Though Craig left prison over a decade ago, his time there shaped his artistic education. He remembers drawing pictures as a child — initially to mimic his sister, who got attention for her "Simpsons" sketches in their foster home — but "disconnected" from art in his teen years. After he landed in prison on drug charges, he threw himself back into the practice. He checked out books on color theory and anatomy from the library. He practiced portraiture until he was good enough to charge $40 for his pieces. And he focused on little else, spending all his time in the private world that art created for him.

"I didn't really lift weights, play basketball, play chess, none of that stuff," Craig said. "I just did art or would go to the library."

His first assignment for Mural Arts was working on artist James Burns' project at Broad Street and Lehigh Avenue. (Craig is always glad to see it from the train when he travels from New York, where he now lives, back to Philadelphia.) Though he admits he initially balked at stepping onto the swing stage scaffolding 120 feet up in the air, he was eager to impress a skeptical Burns and says his fear of heights "was completely gone" once he stepped up. Craig would go onto create the "Direction" mural on Stenton Recreation Center and "Prophesied" portrait on the side of the African American Museum of Philadelphia.

The latter piece features dissembled leather bags, sewn together and painted to resemble a person. Craig began working with leather purses soon after his release, initially buying the bags off a mutual friend who was still incarcerated. They became a "signature" for him, and an expression of his commentary on mass incarceration and structural racism.

"I start thinking about the body," Craig said. "Like leather is the skin of the cow to hide. So I'm speaking of the body, the Black body, in the prison system in America, oppression and things like that. How (we're) mistreated. You have to treat leather, you're doing stuff to it, so you could either treat it well or treat it bad."

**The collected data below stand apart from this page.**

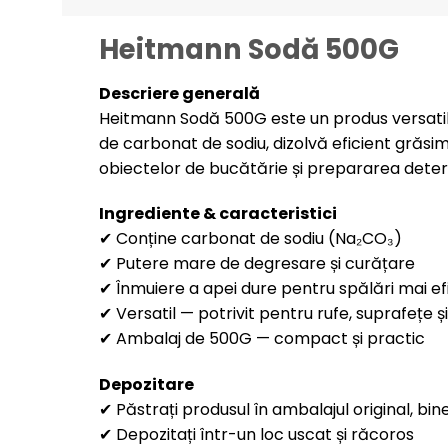
Heitmann Sodă 500G
Descriere generală
Heitmann Sodă 500G este un produs versatil ș
de carbonat de sodiu, dizolvă eficient grăsim
obiectelor de bucătărie și prepararea deterg
Ingrediente & caracteristici
✔ Conține carbonat de sodiu (Na₂CO₃)
✔ Putere mare de degresare și curățare
✔ Înmuiere a apei dure pentru spălări mai ef
✔ Versatil — potrivit pentru rufe, suprafețe ș
✔ Ambalaj de 500G — compact și practic
Depozitare
✔ Păstrați produsul în ambalajul original, bine
✔ Depozitați într-un loc uscat și răcoros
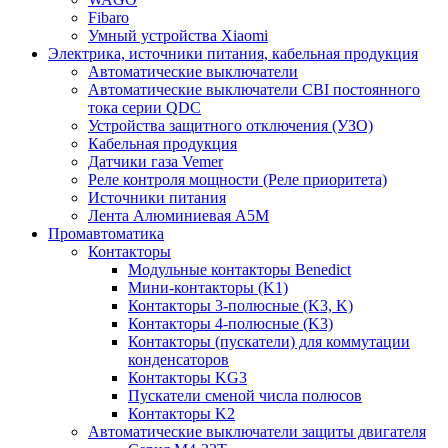
Fibaro
Умный устройства Xiaomi
Электрика, источники питания, кабельная продукция
Автоматические выключатели
Автоматические выключатели CBI постоянного
тока серии QDC
Устройства защитного отключения (УЗО)
Кабельная продукция
Датчики газа Vemer
Реле контроля мощности (Реле приоритета)
Источники питания
Лента Алюминиевая А5М
Промавтоматика
Контакторы
Модульные контакторы Benedict
Мини-контакторы (K1)
Контакторы 3-полюсные (K3, K)
Контакторы 4-полюсные (K3)
Контакторы (пускатели) для коммутации
конденсаторов
Контакторы KG3
Пускатели сменой числа полюсов
Контакторы K2
Автоматические выключатели защиты двигателя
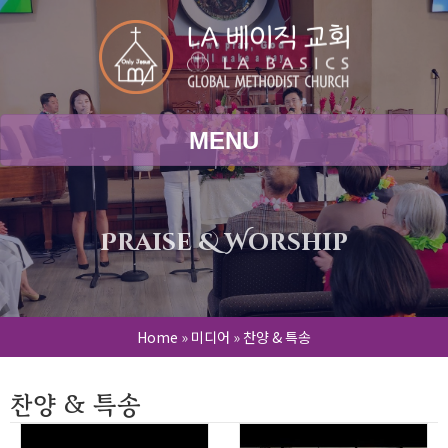
MENU
Praise & Worship
Home
»
미디어
»
찬양 & 특송
찬양 & 특송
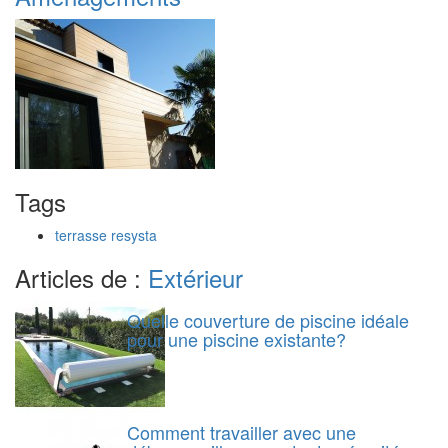
Tags
terrasse resysta
Articles de :
Extérieur
Quelle couverture de piscine idéale
pour une piscine existante?
Comment travailler avec une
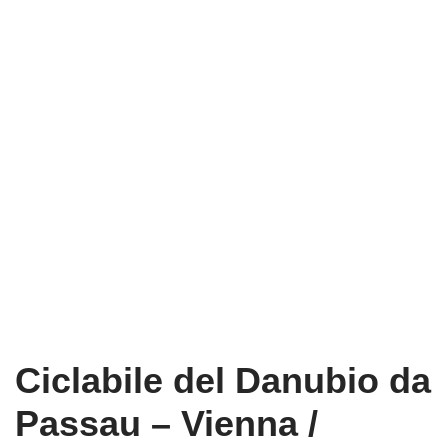
Ciclabile del Danubio da
Passau – Vienna /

Materials heighten the message for Craig, who collected cigarette butts off the street for a portrait of Eric Garner and hair clippings from a barber shop for a piece responding to workplace bans on dreadlocks. He used ox blood on one of his most famous works, "Eval," a series of portraits of women killed by the police, rendered in Rorschach-like ink blots. He's also worked with ramen noodles, and drawn inspiration from the men who wove the discarded wrappers into picture frames.

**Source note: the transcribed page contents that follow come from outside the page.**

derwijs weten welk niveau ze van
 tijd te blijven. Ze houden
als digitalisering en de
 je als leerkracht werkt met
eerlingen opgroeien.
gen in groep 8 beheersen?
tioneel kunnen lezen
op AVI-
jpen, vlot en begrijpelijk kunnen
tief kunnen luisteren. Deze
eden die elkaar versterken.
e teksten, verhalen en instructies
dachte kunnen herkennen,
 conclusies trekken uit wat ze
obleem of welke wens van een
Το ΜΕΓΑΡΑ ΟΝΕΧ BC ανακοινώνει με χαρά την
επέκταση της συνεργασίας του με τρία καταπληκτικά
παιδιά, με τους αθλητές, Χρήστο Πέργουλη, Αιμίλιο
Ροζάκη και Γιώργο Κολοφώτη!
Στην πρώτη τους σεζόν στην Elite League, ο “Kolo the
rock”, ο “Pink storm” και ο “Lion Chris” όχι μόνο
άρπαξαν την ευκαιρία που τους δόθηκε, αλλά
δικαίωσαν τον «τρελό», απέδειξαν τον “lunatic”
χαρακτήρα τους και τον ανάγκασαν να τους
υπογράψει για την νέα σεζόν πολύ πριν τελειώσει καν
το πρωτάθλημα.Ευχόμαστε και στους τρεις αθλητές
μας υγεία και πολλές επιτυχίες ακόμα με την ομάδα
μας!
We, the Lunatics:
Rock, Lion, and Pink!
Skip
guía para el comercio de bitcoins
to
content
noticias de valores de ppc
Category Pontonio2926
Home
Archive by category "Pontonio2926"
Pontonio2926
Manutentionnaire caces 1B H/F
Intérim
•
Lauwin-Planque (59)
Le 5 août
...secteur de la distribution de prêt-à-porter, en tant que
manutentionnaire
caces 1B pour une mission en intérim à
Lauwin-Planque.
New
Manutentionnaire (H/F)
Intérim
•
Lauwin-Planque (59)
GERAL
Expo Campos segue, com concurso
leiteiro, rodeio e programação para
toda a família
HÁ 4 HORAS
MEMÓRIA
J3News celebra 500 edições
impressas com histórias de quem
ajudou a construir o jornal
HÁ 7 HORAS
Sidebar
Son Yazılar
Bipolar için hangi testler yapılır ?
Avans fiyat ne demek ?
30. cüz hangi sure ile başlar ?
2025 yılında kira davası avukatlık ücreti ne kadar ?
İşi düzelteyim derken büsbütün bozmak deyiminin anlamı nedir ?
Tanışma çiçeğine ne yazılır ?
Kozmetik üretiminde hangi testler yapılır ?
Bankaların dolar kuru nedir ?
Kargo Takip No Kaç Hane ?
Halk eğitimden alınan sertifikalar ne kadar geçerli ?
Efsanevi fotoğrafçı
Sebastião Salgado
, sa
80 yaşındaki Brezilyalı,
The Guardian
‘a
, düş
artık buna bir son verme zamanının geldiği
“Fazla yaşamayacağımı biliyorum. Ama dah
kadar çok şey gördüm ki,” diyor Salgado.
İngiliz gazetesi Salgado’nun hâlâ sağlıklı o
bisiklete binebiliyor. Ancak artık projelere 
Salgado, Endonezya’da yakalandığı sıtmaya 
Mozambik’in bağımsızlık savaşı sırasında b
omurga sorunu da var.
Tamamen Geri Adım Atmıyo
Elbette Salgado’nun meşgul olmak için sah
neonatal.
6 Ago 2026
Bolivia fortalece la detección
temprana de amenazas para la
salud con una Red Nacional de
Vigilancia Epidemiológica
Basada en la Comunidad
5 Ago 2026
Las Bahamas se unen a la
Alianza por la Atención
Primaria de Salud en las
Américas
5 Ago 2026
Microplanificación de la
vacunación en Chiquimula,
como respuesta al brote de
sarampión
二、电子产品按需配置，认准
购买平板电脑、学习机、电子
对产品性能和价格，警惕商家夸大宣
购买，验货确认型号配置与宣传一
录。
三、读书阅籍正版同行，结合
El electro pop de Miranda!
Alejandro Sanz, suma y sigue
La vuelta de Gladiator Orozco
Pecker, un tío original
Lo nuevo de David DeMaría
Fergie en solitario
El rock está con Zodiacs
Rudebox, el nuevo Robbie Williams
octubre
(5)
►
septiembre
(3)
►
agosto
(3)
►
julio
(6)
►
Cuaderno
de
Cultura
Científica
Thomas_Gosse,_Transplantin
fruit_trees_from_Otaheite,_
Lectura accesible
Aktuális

Another recent project is Corrections by the Napa Valley wine brand the Prisoner. Craig is a finalist in consideration to create the next label for the limited-release series, which features commissioned or original artwork on mass incarceration. A portion of its proceeds benefits restorative justice organizations. Though the winner won't be announced until fall, Craig imagines he'd draw on his blood-spattered pieces like "Eval" or the cell door imagery from "Cell 11" for the label, if he's selected.

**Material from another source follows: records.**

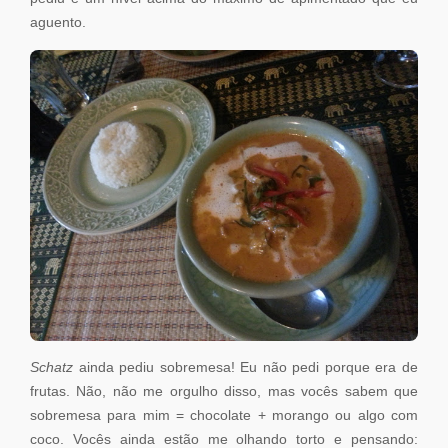
aguento.
Schatz
ainda pediu sobremesa! Eu não pedi porque era de
frutas. Não, não me orgulho disso, mas vocês sabem que
sobremesa para mim = chocolate + morango ou algo com
coco. Vocês ainda estão me olhando torto e pensando:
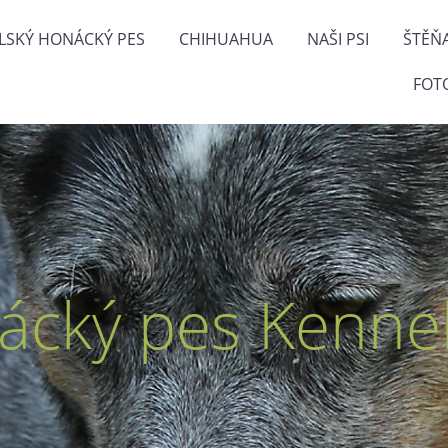
LSKÝ HONÁCKÝ PES
CHIHUAHUA
NAŠI PSI
ŠTĚŇ
FOT
ácký pes Kennel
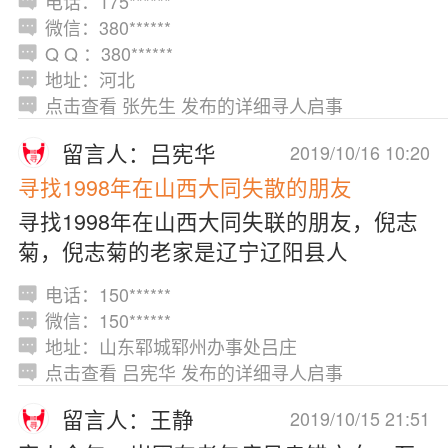
电话：175******
微信：380******
Q Q ：380******
地址：河北
点击查看 张先生 发布的详细寻人启事
留言人：吕宪华
2019/10/16 10:20
寻找1998年在山西大同失散的朋友
寻找1998年在山西大同失联的朋友，倪志
菊，倪志菊的老家是辽宁辽阳县人
电话：150******
微信：150******
地址：山东郓城郓州办事处吕庄
点击查看 吕宪华 发布的详细寻人启事
留言人：王静
2019/10/15 21:51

Craig, who co-founded the Right to Return USA fellowship for formerly incarcerated artists, remembers a time when he felt conflicted about using his real-life imprisonment in his art. He recalled talking to Agnes Gund, a board member of MoMA PS1, about not wanting to paint about "jail all the time." Her response has stayed with him, particularly as he feels attention has been diverted away from mass incarceration.

"She was like, you should never fully abandon it because it's part of your story," Craig said. "... So as I move forward, it'll always be in my work. Because it don't matter what the perception of the people is, (it's) our job to bring things to people's attention, start dialogue, revisit the conversations that might die down, especially if the issue persists. So that's what our duty is as artists. It goes beyond just making something that looks good."

Mural Arts employee Robyn Buseman's name was misspelled in an earlier version of this story. It has been corrected.